Tent and towels flap in the warm, steady, ocean breeze. Waves crash ashore and seagulls hover.
I mindlessly drag my feet through the sand in front of my chair, making valleys and hills and then flattening them out as I watch our son skim-boarding in the shallow water of low tide.
I taste the salt on my lips, and breathe in the warm air, relaxed.
I could sit here all day.
As my husband leaves the ocean, crossing the sand back to the tent, sweat beads on his face. He exhales and sits down next to me silently, looking straight ahead.
“Are you done?” I gently ask, curious if we’ve crossed his threshold.
“I’m done-done,” he responds, with an authenticity that I now appreciate.
He cannot sit here all day.
A day at the beach is not how my husband would choose to spend his time. He prefers to wake up on his vacation to a cool morning breeze and the sight of majestic mountains and lush valleys. Or to the sounds of a European city awakening – on this we both could agree.
It didn’t take long to learn this about him, but in our early days as a couple, I secretly hoped he would begin to enjoy the beach as much as I did. I grew up going to the South Carolina coast with my family, slathering Coppertone lotion all over my arms and legs, and swimming all day in the ocean or pool with my sister. I wanted that experience with my husband and our children.

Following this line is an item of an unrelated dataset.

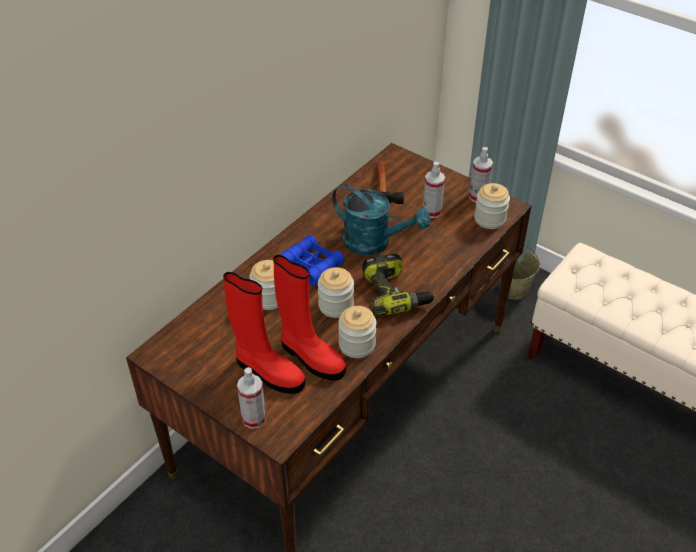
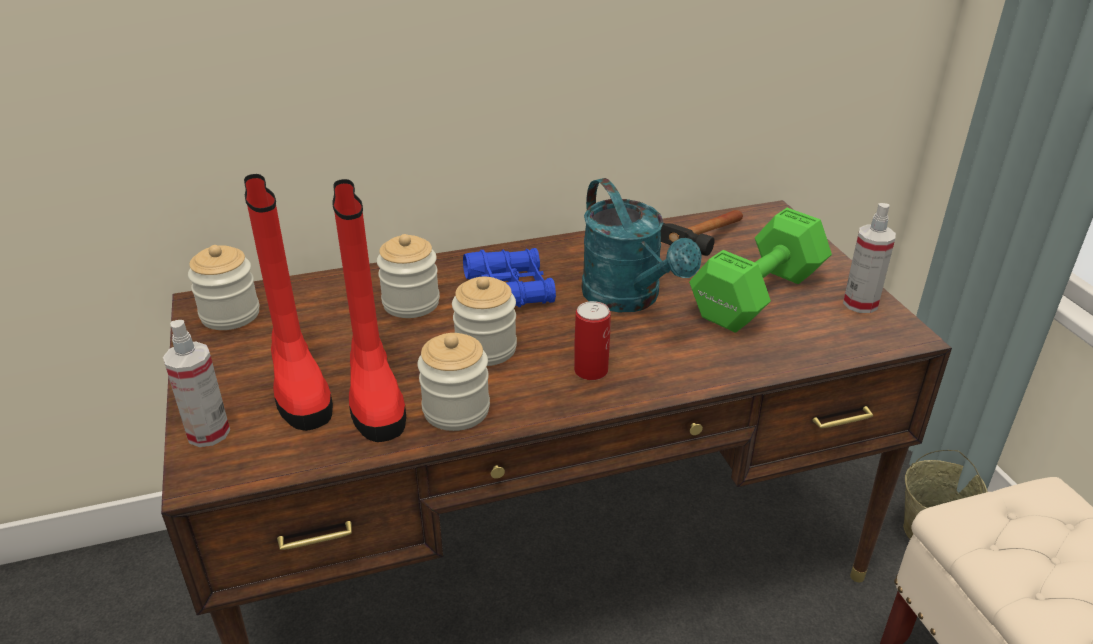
camera: 35 degrees right, 10 degrees down
(395, 293) = (591, 370): power drill -> can
(432, 212) = (761, 294): spray bottle -> green dumbbell
(490, 219) = (852, 338): jar -> jar (230, 315)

Particularly when our children were little, it annoyed me that he didn’t want to go out and play with us, or to stay very long when he did.
So that he came out to sit on the sand and play in the water on this most recent beach day – or to agree to the trip in the first place – was a gift to me, even if he didn’t package it as such. And my unspoken gift in return was that I recognized it as a gift, instead of feeling irritated when he was done-done.
Finding that ease with each other and seeing those moments as gifts in our relationship took time, prayer, and introspection on my part.
We became one flesh when God united us as husband and wife 22 years ago, but we didn’t automatically or completely lose our individuality, our ego, our selfishness, or anything else that makes us human.
Two becoming one feels a little more complicated than Scripture makes it out to be.
He prefers vanilla ice cream; I prefer chocolate. He likes spontaneity; I’m a planner. He’s an extrovert; I’m an introvert. He loves reruns of Law and Order; I’ve considered selling the TV. We have different parenting styles and faith backgrounds, different skills and different strengths. And even after all this time, we still are learning by the grace of God to use those differences and similarities for good, in partnership with each other, day by day, moment by moment.
We are different, and that’s just as God intended.
Marriage is a process, a bringing together of two individuals.
It’s the eventual, real-life realization that my relationship with my husband is my most important earthly connection. It’s important enough to ask as many babysitters as it takes in order to find one so that we can go on a date. It’s important enough to check with him before committing to an activity with family or friends. It’s important enough to consider his desires at least equally as important as my own.
It’s the knowledge that I cannot always be right and that when I am, I cannot hold onto that win like it’s a trophy. When I don’t get my own way, I cannot simultaneously act like a martyr and pour into our relationship.
It’s the daily battle to sacrifice the self for the whole.
It’s the daily reaffirmation of our commitment, whether spoken or unspoken.
And sometimes, simply, it’s the recognition that it’s time to pack up the beach chairs, because each shared moment, dream, and hope is a gift – even if it doesn’t last all day.